The saved snapshot contains incorrect data:

<html>
<head>
<META NAME="robots" CONTENT="noindex,nofollow">
<script src="/_Incapsula_Resource?SWJIYLWA=5074a744e2e3d891814e9a2dace20bd4,719d34d31c8e3a6e6fffd425f7e032f3">
</script>
<body>
</body></html>

Some research leads me to believe that it is the following service https://www.imperva.com/products/advanced-bot-protection-management/ which seems to be well explained here https://www.imperva.com/blog/how-incapsula-client-classification-challenges-bots/

martinratinaud commented 3 years ago

I did 3 things on this matter

Here is the content of my communication to them

Hi,
My name is Martin Ratinaud, CTO at the French Embassy for Digital Affairs.

We are running the OpenSource project "Open Terms Archive" which aims at tracking 
ToS for every service in the world, in all languages and all countries.

As such we are implementing a crawler that tracks changes on ToS regularly.

Could we get in touch so that we become a known and trusted bot.

Thanks a lot

Check our websites here: 
https://www.opentermsarchive.org/en
https://disinfo.quaidorsay.fr/en
martinratinaud commented 3 years ago

Had a chat with Imperva and finally send an email on support@imperva.com

Hi,
My name is Martin Ratinaud, CTO at the French Embassy for Digital Affairs and Henri Verdier in CC is the ambassador.

We are running the OpenSource project "Open Terms Archive" which aims at tracking ToS for every service in the world, in all languages and all countries.

As such we are implementing a crawler that tracks changes on ToS regularly.

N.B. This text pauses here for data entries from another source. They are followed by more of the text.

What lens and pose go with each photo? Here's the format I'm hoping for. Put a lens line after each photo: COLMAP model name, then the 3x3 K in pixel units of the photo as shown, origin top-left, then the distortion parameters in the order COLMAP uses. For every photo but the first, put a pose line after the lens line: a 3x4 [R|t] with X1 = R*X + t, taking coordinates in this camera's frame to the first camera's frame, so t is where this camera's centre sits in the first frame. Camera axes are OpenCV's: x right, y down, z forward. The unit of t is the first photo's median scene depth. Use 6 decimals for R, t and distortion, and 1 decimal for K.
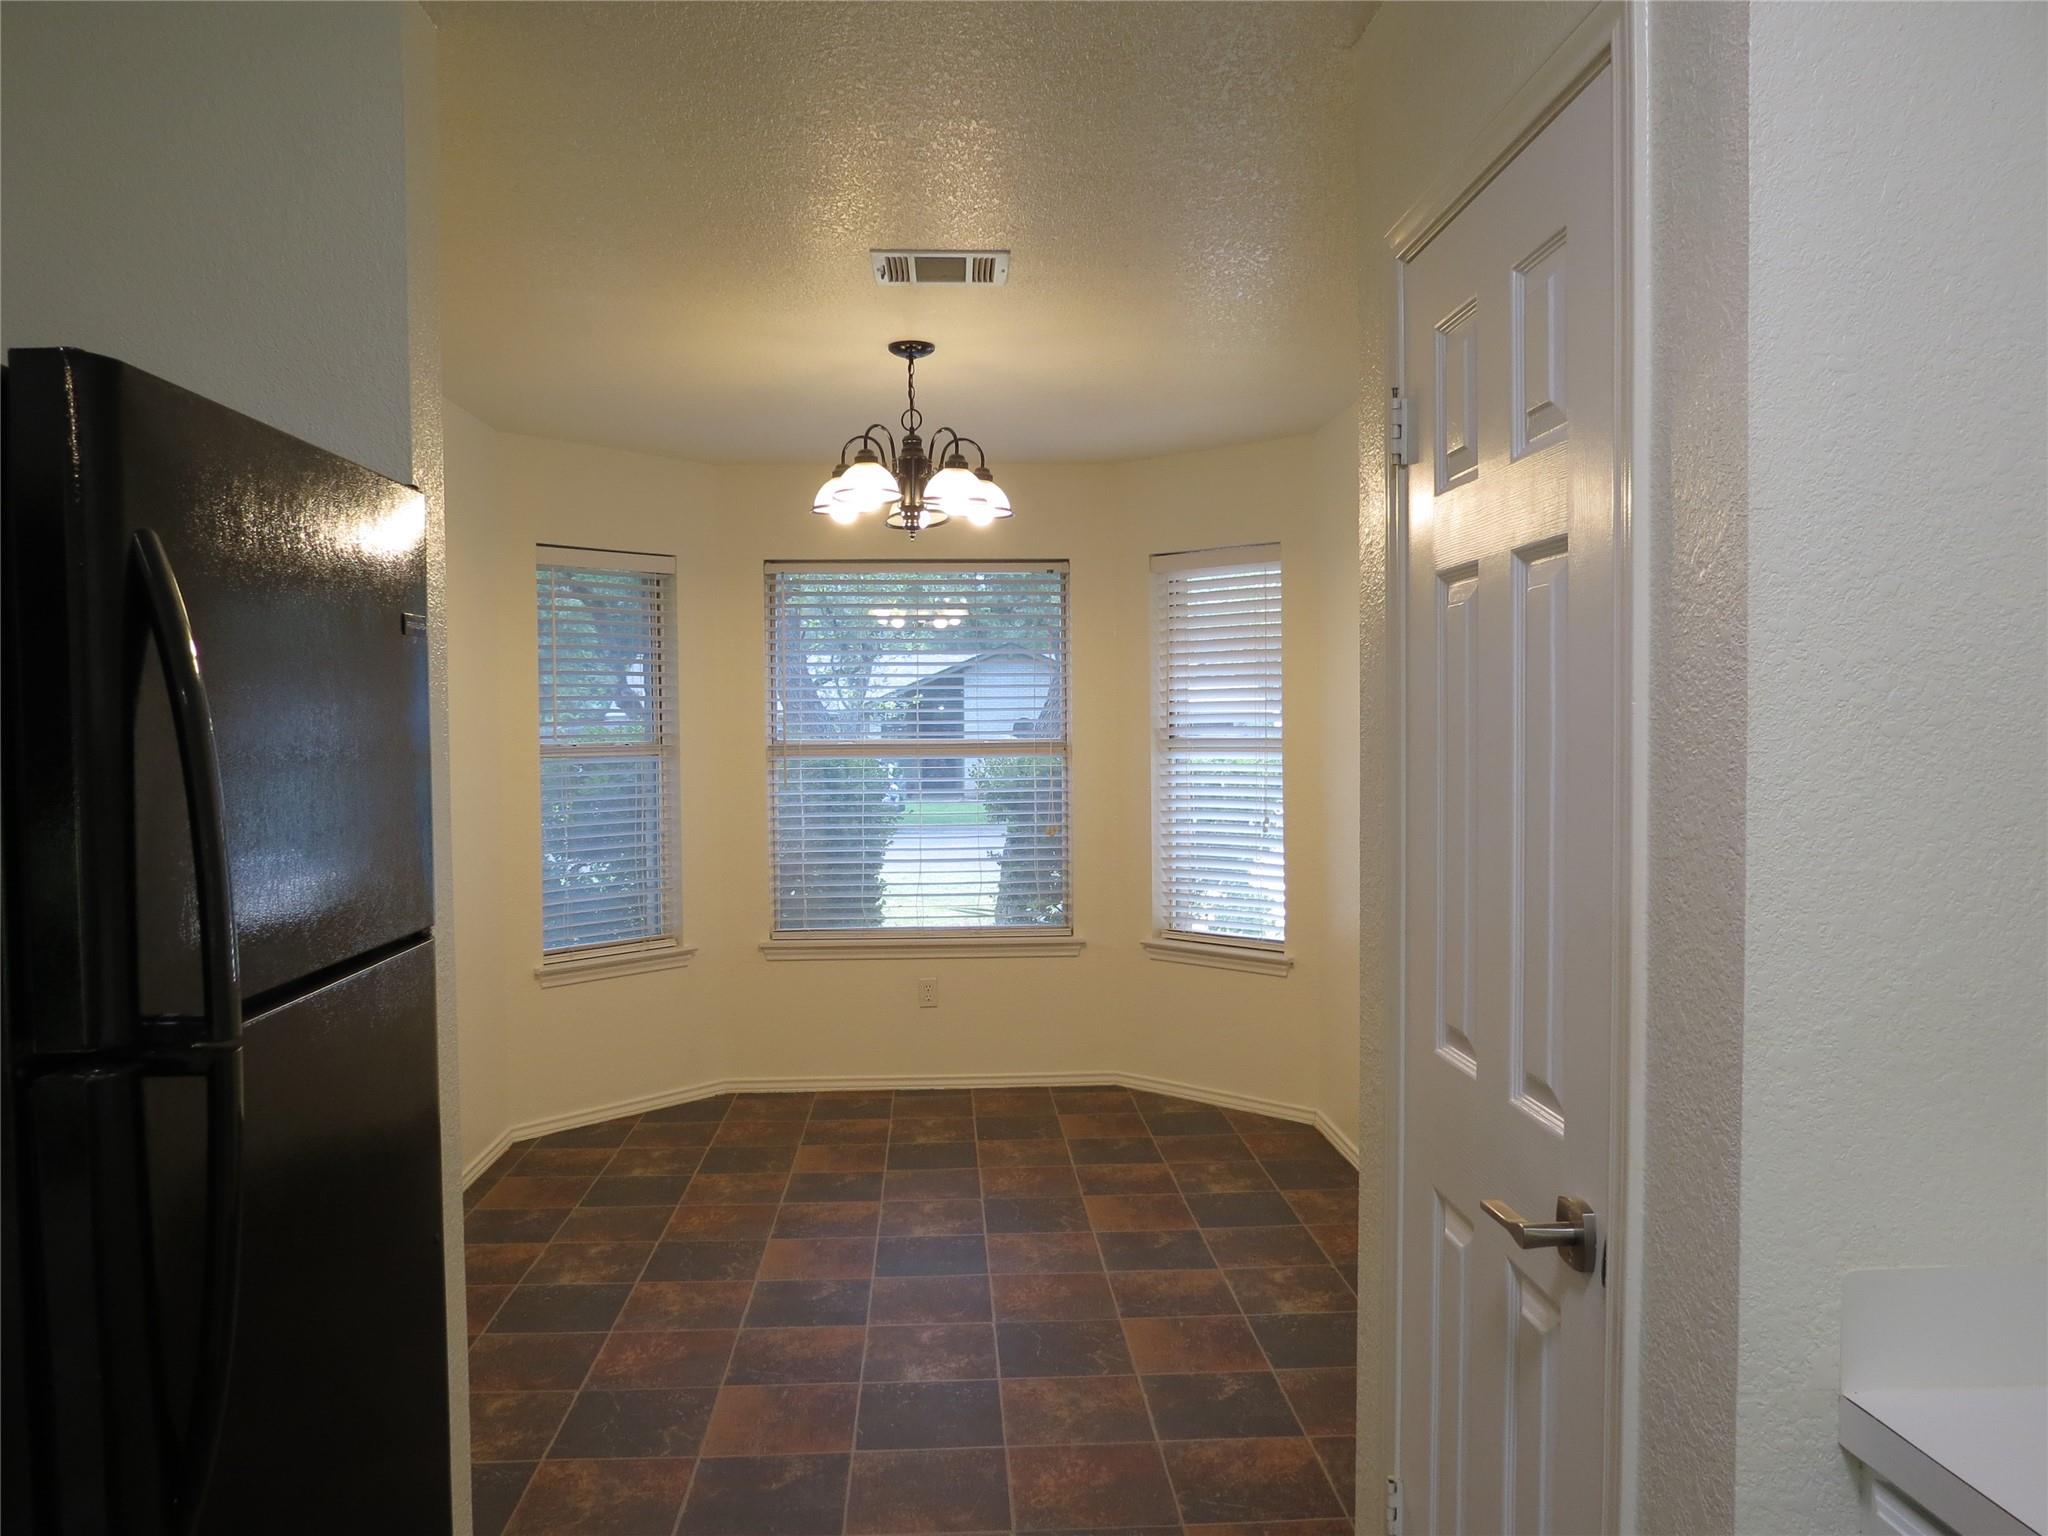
lens RADIAL K [[1466.7, 0, 1028.6], [0, 1466.7, 762.7], [0, 0, 1]] dist [-0.032628, 0.006580]
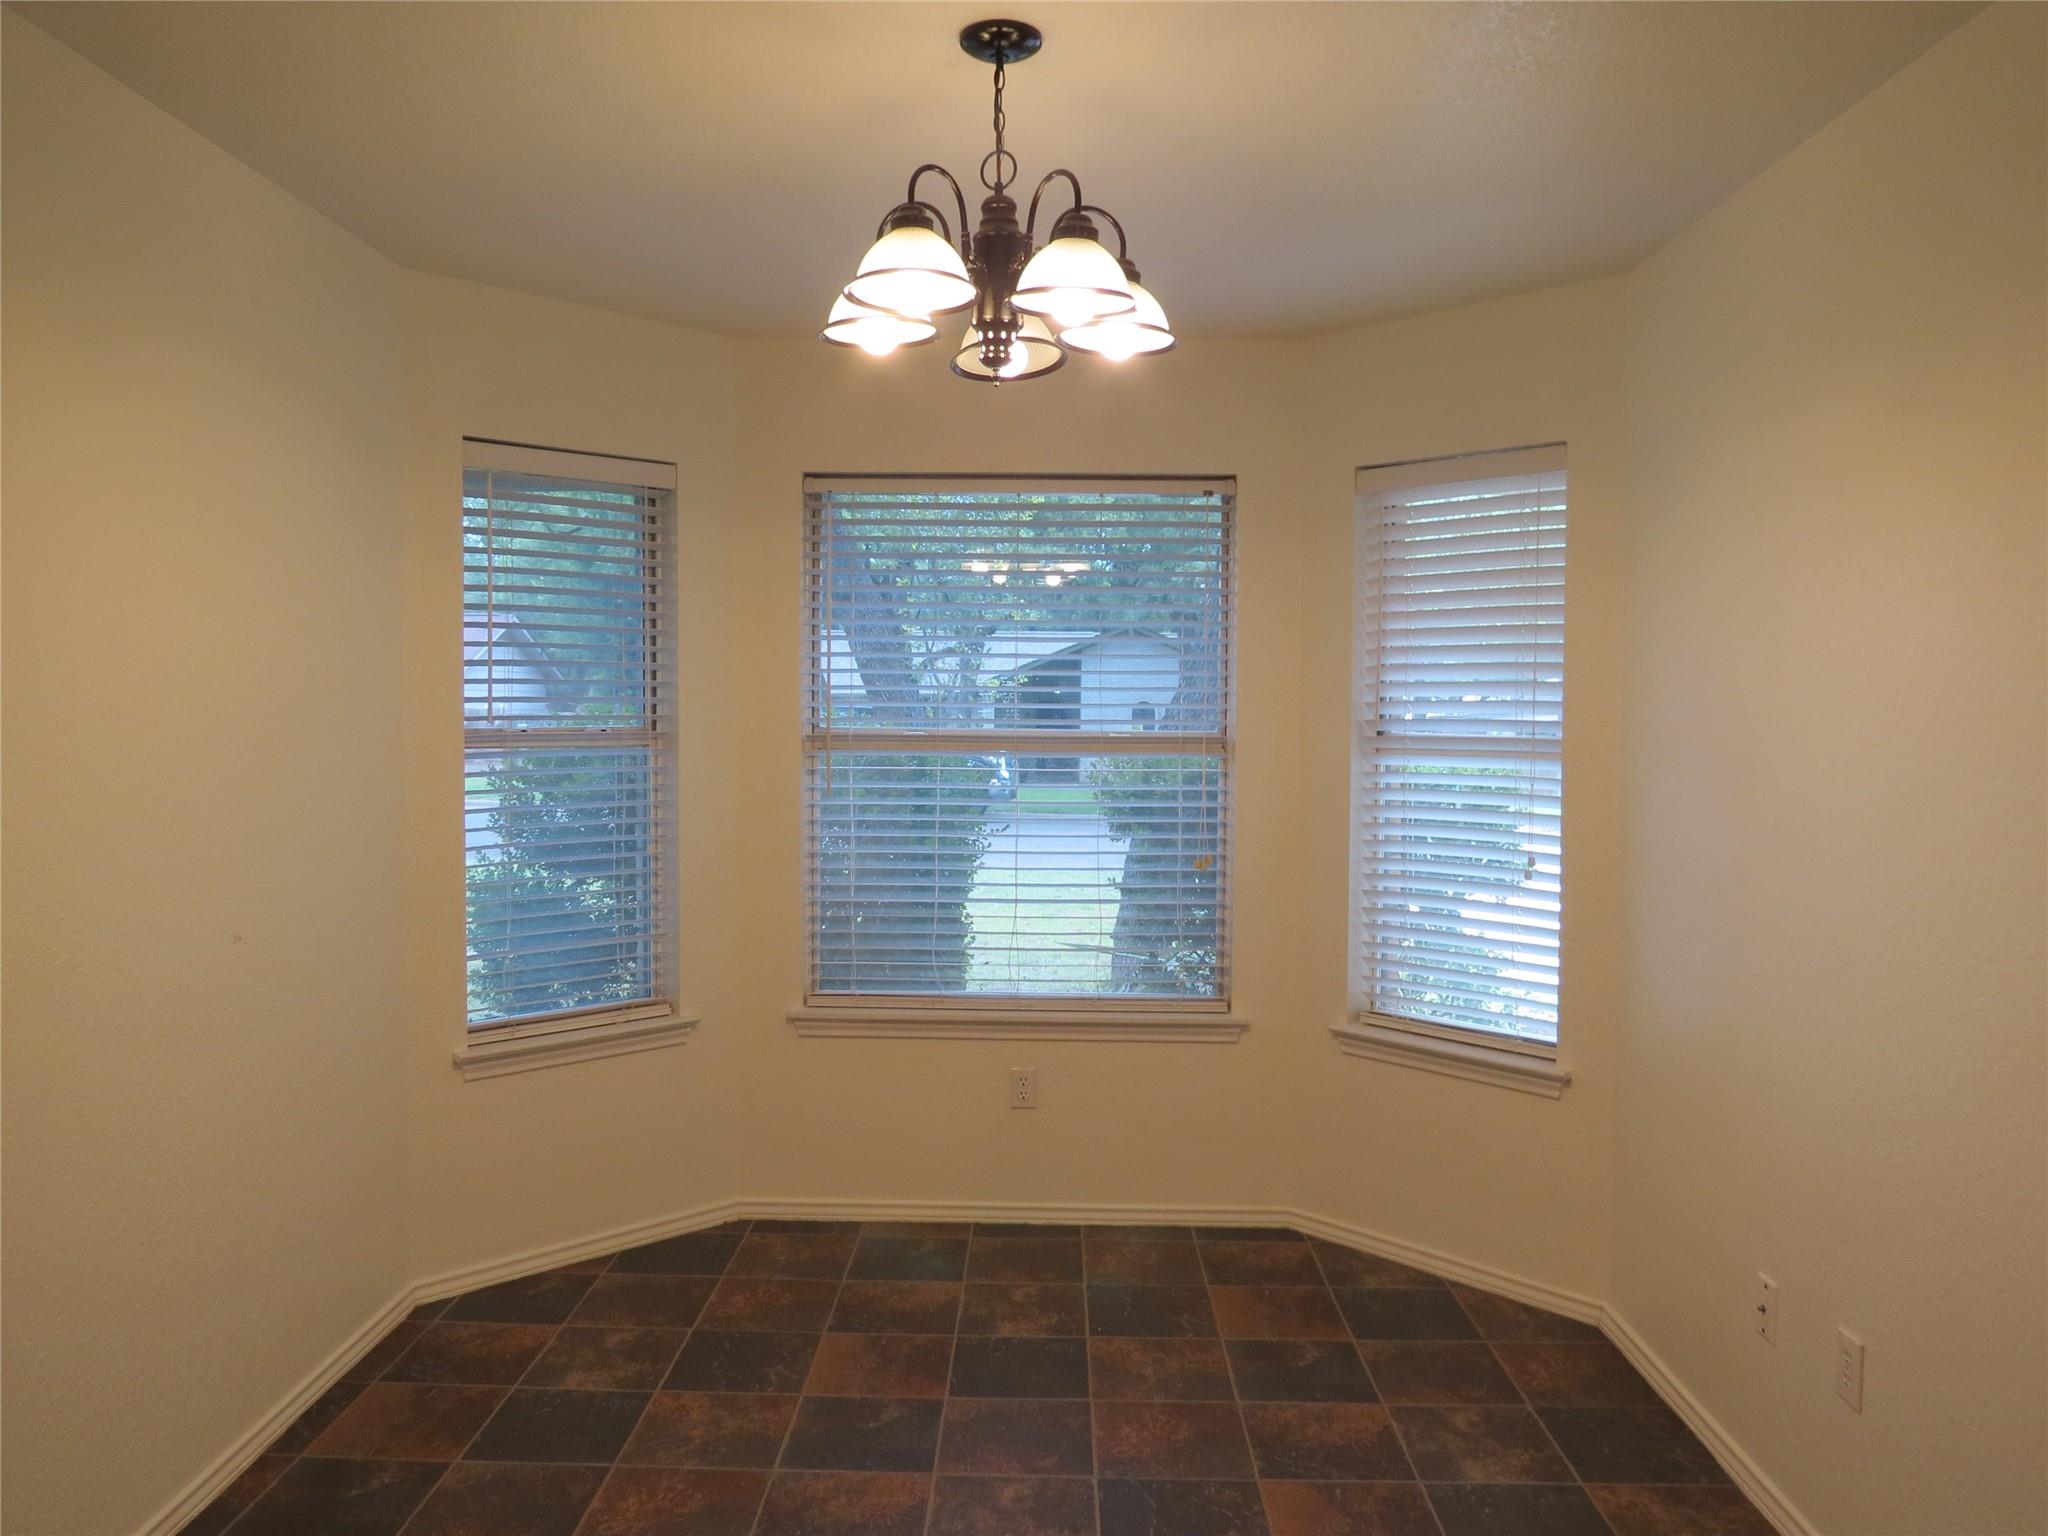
lens RADIAL K [[1466.7, 0, 1031.7], [0, 1466.7, 768.3], [0, 0, 1]] dist [-0.032628, 0.006580]
pose [[0.996941, 0.019736, -0.075628, -0.014343], [-0.018551, 0.999694, 0.016337, -0.009454], [0.075927, -0.014884, 0.997002, 0.307211]]
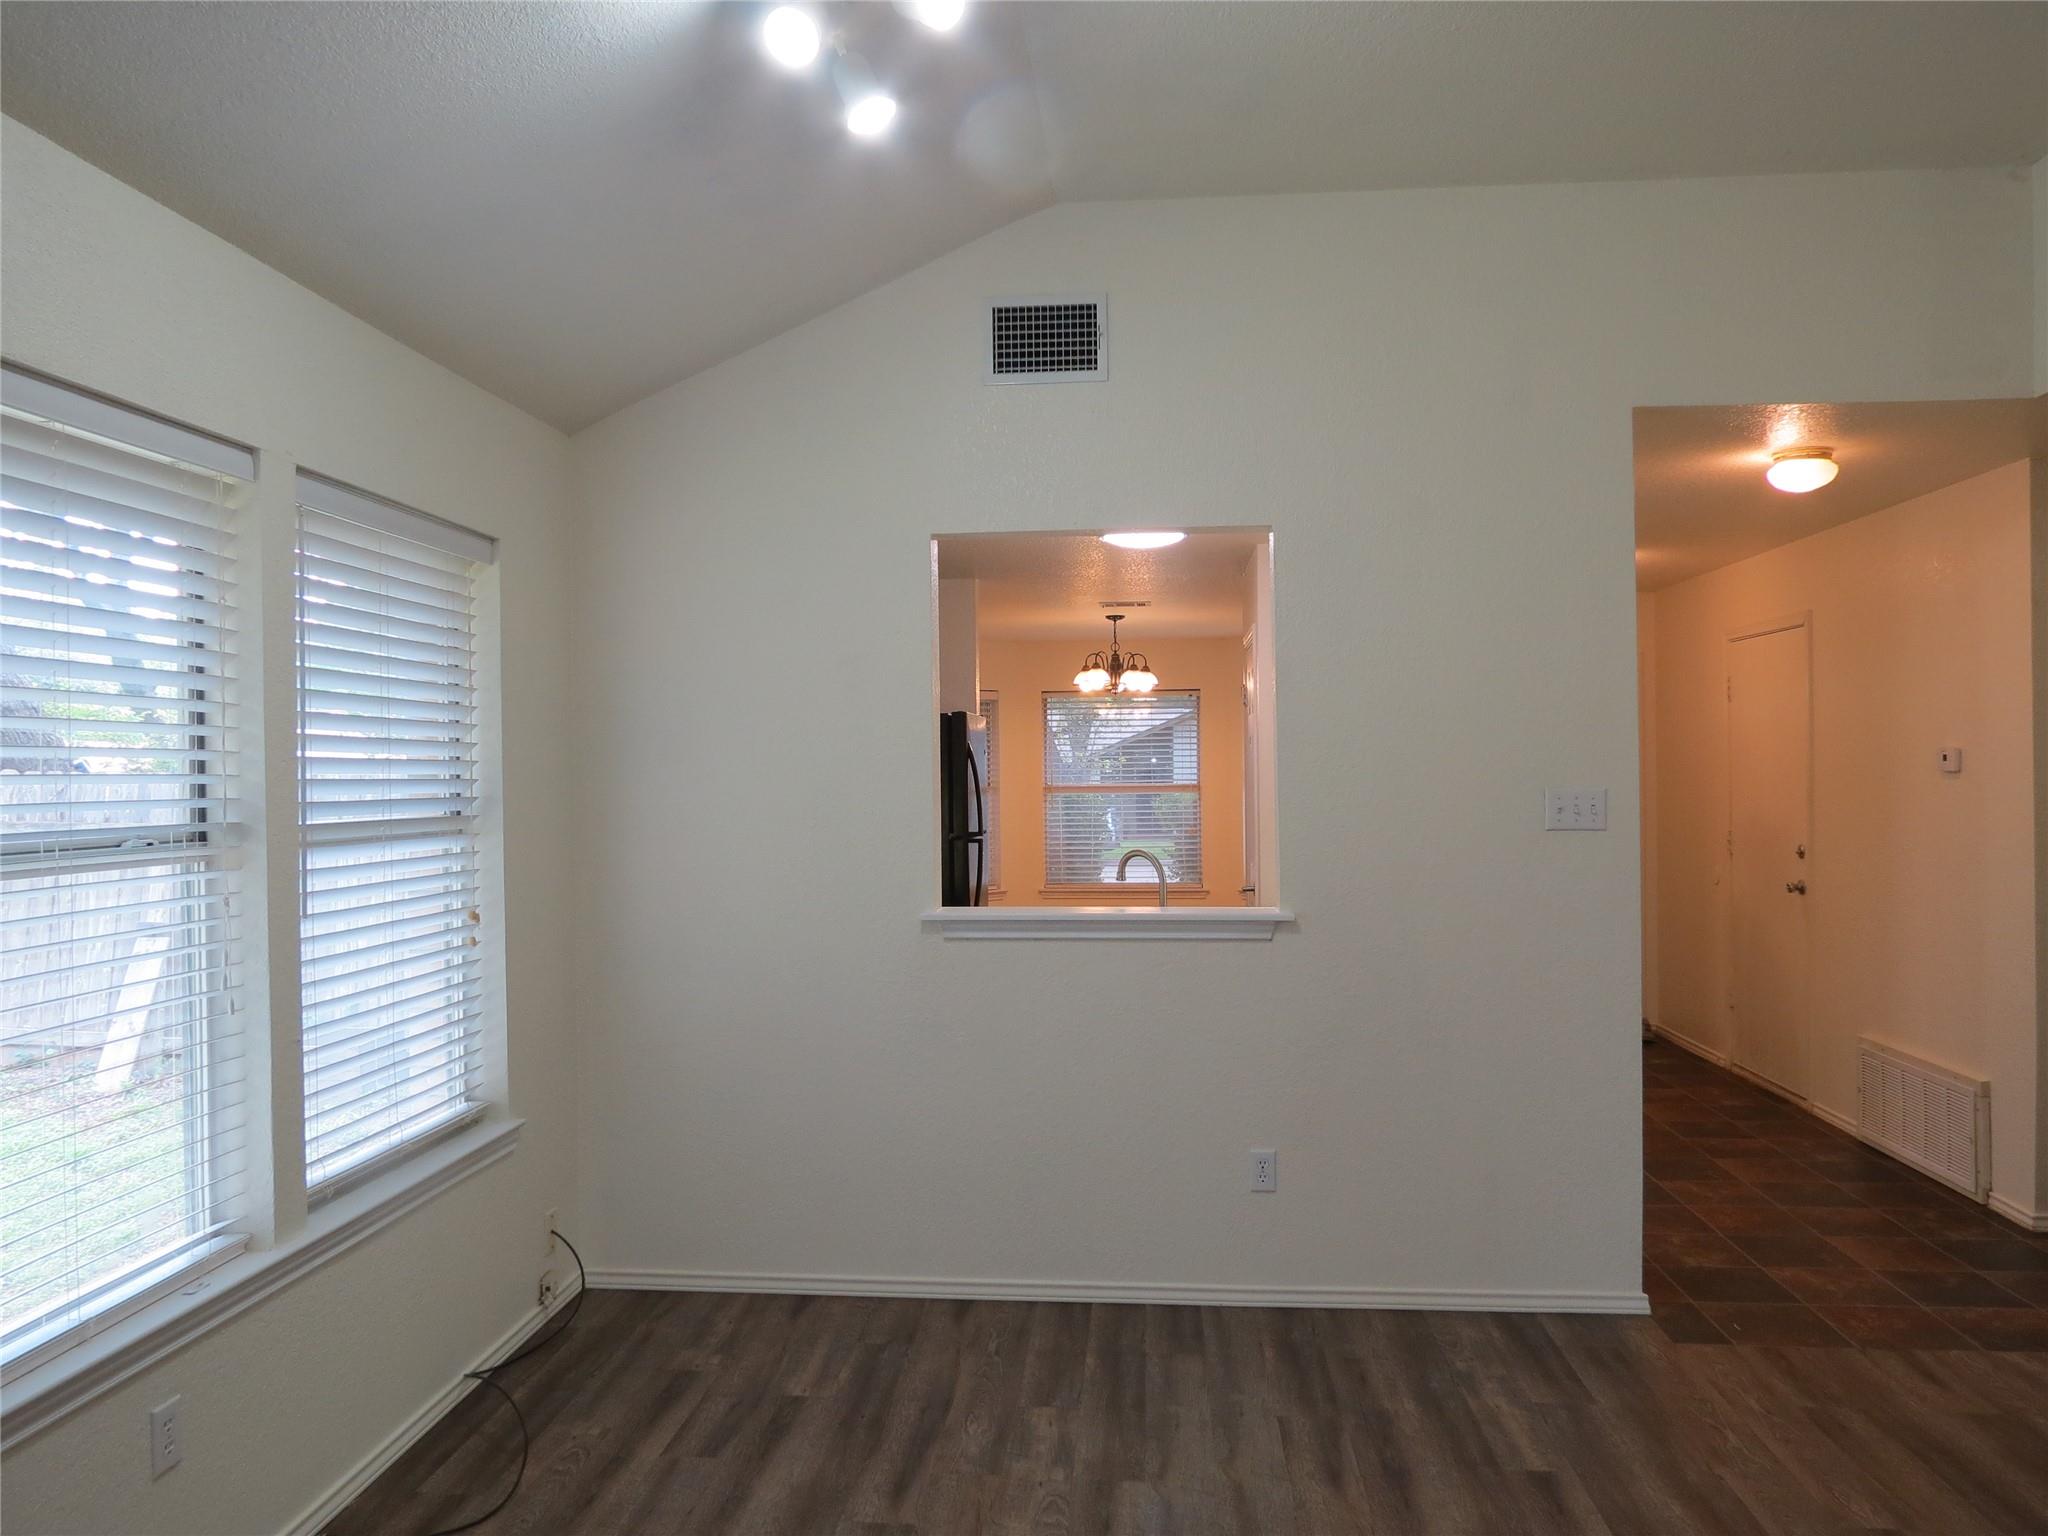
lens RADIAL K [[1466.7, 0, 1022.5], [0, 1466.7, 768.0], [0, 0, 1]] dist [-0.032628, 0.006580]
pose [[0.988448, 0.024900, -0.149503, 0.088500], [-0.028422, 0.999365, -0.021468, 0.008771], [0.148873, 0.025470, 0.988528, -0.918965]]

We know we are currently blocked by your services and would like our bot to be trusted by Imperva as a good bot (whitelisted) so that we are not blocked anymore

Thanks a lot

Check our websites here:
https://www.opentermsarchive.org/en
https://disinfo.quaidorsay.fr/en
MattiSG commented 1 year ago

We do not actively work on #166 at the moment. We will reopen it when we prioritise this work again. In the meantime, feel free to add any additional relevant information specific to Imperva Incapsula to this issue.